Saved data entries:
*** Begin section ***

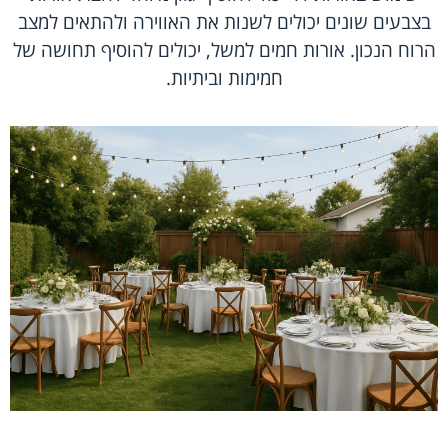
בצבעים שונים יכולים לשנות את האווירה ולהתאים למצב
הרוח הנכון. אורות חמים למשל, יכולים להוסיף תחושה של
חמימות וביתיות.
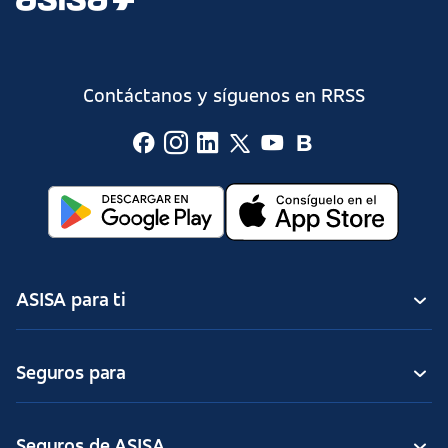
Contáctanos y síguenos en RRSS
ASISA para ti
Seguros para
Seguros de ASISA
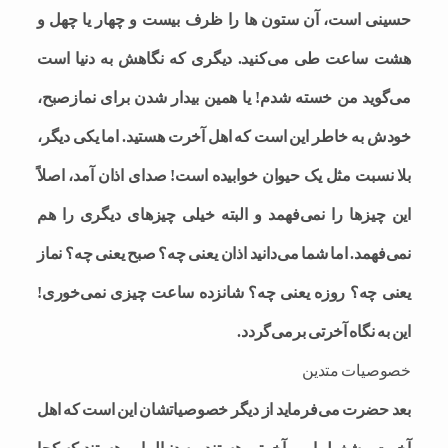
حسینی است، آن ستون ها را ظرف بیست و چهار یا چهل و
هشت ساعت طی می‌کنید. دیگری که نگاهش به دنیا است
می‌گوید من خسته شدم! یا همین بیدار شدن برای نمازصبح،
خودش به خاطر این است که اهل آخرت هستید. اما یکی دیگر،
بلا نسبت مثل یک حیوان خوابیده است! صدای اذان آمد، اصلاً
این چیزها را نمی‌فهمد و البته خیلی چیزهای دیگری را هم
نمی‌فهمد. اما شما می‌دانید اذان یعنی چه؟ صبح یعنی چه؟ نماز
یعنی چه؟ روزه یعنی چه؟ شانزده ساعت چیزی نمی‌خوری!
این به نگاه آخرتی برمی‌گردد.
خصوصیات متدین
بعد حضرت می‌فرماید از دیگر خصوصیاتشان این است که اهل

*** End section ***

Return every entry above exactly as written, with no pictures included.

## [Your solution]
בצבעים שונים יכולים לשנות את האווירה ולהתאים למצב
הרוח הנכון. אורות חמים למשל, יכולים להוסיף תחושה של
חמימות וביתיות.
Contáctanos y síguenos en RRSS
ASISA para ti
Seguros para
Seguros de ASISA
حسینی است، آن ستون ها را ظرف بیست و چهار یا چهل و
هشت ساعت طی می‌کنید. دیگری که نگاهش به دنیا است
می‌گوید من خسته شدم! یا همین بیدار شدن برای نمازصبح،
خودش به خاطر این است که اهل آخرت هستید. اما یکی دیگر،
بلا نسبت مثل یک حیوان خوابیده است! صدای اذان آمد، اصلاً
این چیزها را نمی‌فهمد و البته خیلی چیزهای دیگری را هم
نمی‌فهمد. اما شما می‌دانید اذان یعنی چه؟ صبح یعنی چه؟ نماز
یعنی چه؟ روزه یعنی چه؟ شانزده ساعت چیزی نمی‌خوری!
این به نگاه آخرتی برمی‌گردد.
خصوصیات متدین
بعد حضرت می‌فرماید از دیگر خصوصیاتشان این است که اهل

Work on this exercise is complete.